Мы были преисполнены решимости продолжать и дальше развивать утвердившуюся при Сталине практику обмена мнениями и обращения за помощью к советскому руководству относительно наших экономических проблем. За первые 8–9 лет народной власти мы добились целого ряда успехов в экономическом развитии страны, сделали первые шаги в области индустриализации, как и в области коллективизации сельского хозяйства, создали известную базу в этом направлении и приобрели известный опыт, который помогал нам неуклонно двигать вперед нашу социалистическую экономику. Однако мы не зазнавались достигнутым и не скрывали имевшиеся у нас большие проблемы, недостатки и трудности. Поэтому мы считали необходимым постоянно советоваться с нашими друзьями и в первую очередь с руководителями Коммунистической партии Советского Союза; мы нуждались также в некоторой материальной помощи и кредитах с их стороны. Но мы никогда не считали их подачками и никогда не просили их в качестве подаяний.

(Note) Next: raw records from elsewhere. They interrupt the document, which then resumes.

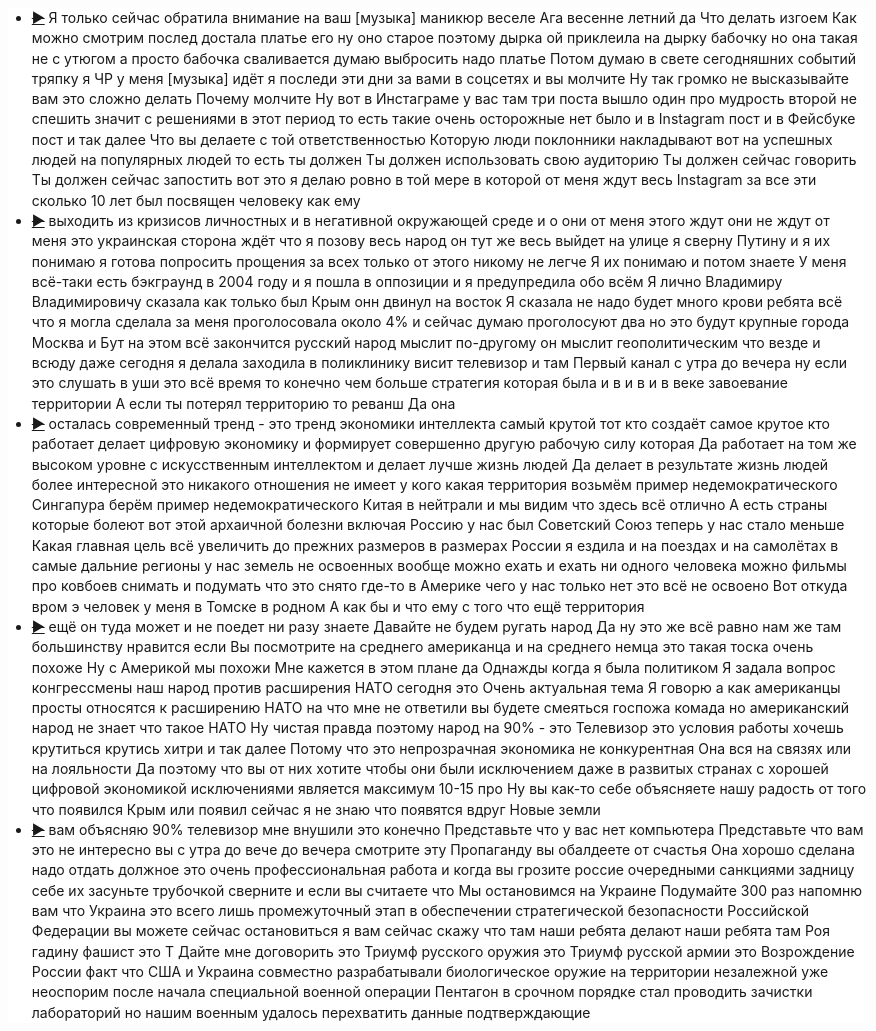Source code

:  - ~~[▶](https://www.youtube.com/watch?v=BYlSp4YE5rw&t=12)~~  Я только сейчас обратила внимание на ваш [музыка] маникюр веселе Ага весенне летний да Что делать изгоем Как можно смотрим послед достала платье его ну оно старое поэтому дырка ой приклеила на дырку бабочку но она такая не с утюгом а просто бабочка сваливается думаю выбросить надо платье Потом думаю в свете сегодняшних событий тряпку я ЧР у меня [музыка] идёт я последи эти дни за вами в соцсетях и вы молчите Ну так громко не высказывайте вам это сложно делать Почему молчите Ну вот в Инстаграме у вас там три поста вышло один про мудрость второй не спешить значит с решениями в этот период то есть такие очень осторожные нет было и в Instagram пост и в Фейсбуке пост и так далее Что вы делаете с той ответственностью Которую люди поклонники накладывают вот на успешных людей на популярных людей то есть ты должен Ты должен использовать свою аудиторию Ты должен сейчас говорить Ты должен сейчас запостить вот это я делаю ровно в той мере в которой от меня ждут весь Instagram за все эти сколько 10 лет был посвящен человеку как ему 
 - ~~[▶](https://www.youtube.com/watch?v=BYlSp4YE5rw&t=126)~~  выходить из кризисов личностных и в негативной окружающей среде и о они от меня этого ждут они не ждут от меня это украинская сторона ждёт что я позову весь народ он тут же весь выйдет на улице я сверну Путину и я их понимаю я готова попросить прощения за всех только от этого никому не легче Я их понимаю и потом знаете У меня всё-таки есть бэкграунд в 2004 году и я пошла в оппозиции и я предупредила обо всём Я лично Владимиру Владимировичу сказала как только был Крым онн двинул на восток Я сказала не надо будет много крови ребята всё что я могла сделала за меня проголосовала около 4% и сейчас думаю проголосуют два но это будут крупные города Москва и Бут на этом всё закончится русский народ мыслит по-другому он мыслит геополитическим что везде и всюду даже сегодня я делала заходила в поликлинику висит телевизор и там Первый канал с утра до вечера ну если это слушать в уши это всё время то конечно чем больше стратегия которая была и в и в и в веке завоевание территории А если ты потерял территорию то реванш Да она 
 - ~~[▶](https://www.youtube.com/watch?v=BYlSp4YE5rw&t=216)~~  осталась современный тренд - это тренд экономики интеллекта самый крутой тот кто создаёт самое крутое кто работает делает цифровую экономику и формирует совершенно другую рабочую силу которая Да работает на том же высоком уровне с искусственным интеллектом и делает лучше жизнь людей Да делает в результате жизнь людей более интересной это никакого отношения не имеет у кого какая территория возьмём пример недемократического Сингапура берём пример недемократического Китая в нейтрали и мы видим что здесь всё отлично А есть страны которые болеют вот этой архаичной болезни включая Россию у нас был Советский Союз теперь у нас стало меньше Какая главная цель всё увеличить до прежних размеров в размерах России я ездила и на поездах и на самолётах в самые дальние регионы у нас земель не освоенных вообще можно ехать и ехать ни одного человека можно фильмы про ковбоев снимать и подумать что это снято где-то в Америке чего у нас только нет это всё не освоено Вот откуда вром э человек у меня в Томске в родном А как бы и что ему с того что ещё территория 
 - ~~[▶](https://www.youtube.com/watch?v=BYlSp4YE5rw&t=306)~~  ещё он туда может и не поедет ни разу знаете Давайте не будем ругать народ Да ну это же всё равно нам же там большинству нравится если Вы посмотрите на среднего американца и на среднего немца это такая тоска очень похоже Ну с Америкой мы похожи Мне кажется в этом плане да Однажды когда я была политиком Я задала вопрос конгрессмены наш народ против расширения НАТО сегодня это Очень актуальная тема Я говорю а как американцы просты относятся к расширению НАТО на что мне не ответили вы будете смеяться госпожа комада но американский народ не знает что такое НАТО Ну чистая правда поэтому народ на 90% - это Телевизор это условия работы хочешь крутиться крутись хитри и так далее Потому что это непрозрачная экономика не конкурентная Она вся на связях или на лояльности Да поэтому что вы от них хотите чтобы они были исключением даже в развитых странах с хорошей цифровой экономикой исключениями является максимум 10-15 про Ну вы как-то себе объясняете нашу радость от того что появился Крым или появил сейчас я не знаю что появятся вдруг Новые земли 
 - ~~[▶](https://www.youtube.com/watch?v=BYlSp4YE5rw&t=390)~~  вам объясняю 90% телевизор мне внушили это конечно Представьте что у вас нет компьютера Представьте что вам это не интересно вы с утра до вече до вечера смотрите эту Пропаганду вы обалдеете от счастья Она хорошо сделана надо отдать должное это очень профессиональная работа и когда вы грозите россие очередными санкциями задницу себе их засуньте трубочкой сверните и если вы считаете что Мы остановимся на Украине Подумайте 300 раз напомню вам что Украина это всего лишь промежуточный этап в обеспечении стратегической безопасности Российской Федерации вы можете сейчас остановиться я вам сейчас скажу что там наши ребята делают наши ребята там Роя гадину фашист это Т Дайте мне договорить это Триумф русского оружия это Триумф русской армии это Возрождение России факт что США и Украина совместно разрабатывали биологическое оружие на территории незалежной уже неоспорим после начала специальной военной операции Пентагон в срочном порядке стал проводить зачистки лабораторий но нашим военным удалось перехватить данные подтверждающие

Однако вскоре и в этой области наших отношений и контактов с послесталинским советским руководством появились сигналы о том, что дела не идут как раньше. Что-то хромало, что-то поломалось из прежней атмосферы, когда мы шли к Сталину и, не стесняясь, делились с ним нашими заботами, а он слушал и говорил нам также с открытым сердцем, сердцем коммуниста-интернационалиста. В его преемниках мы с каждым днем все более и более вместо коммунистов видели купцов.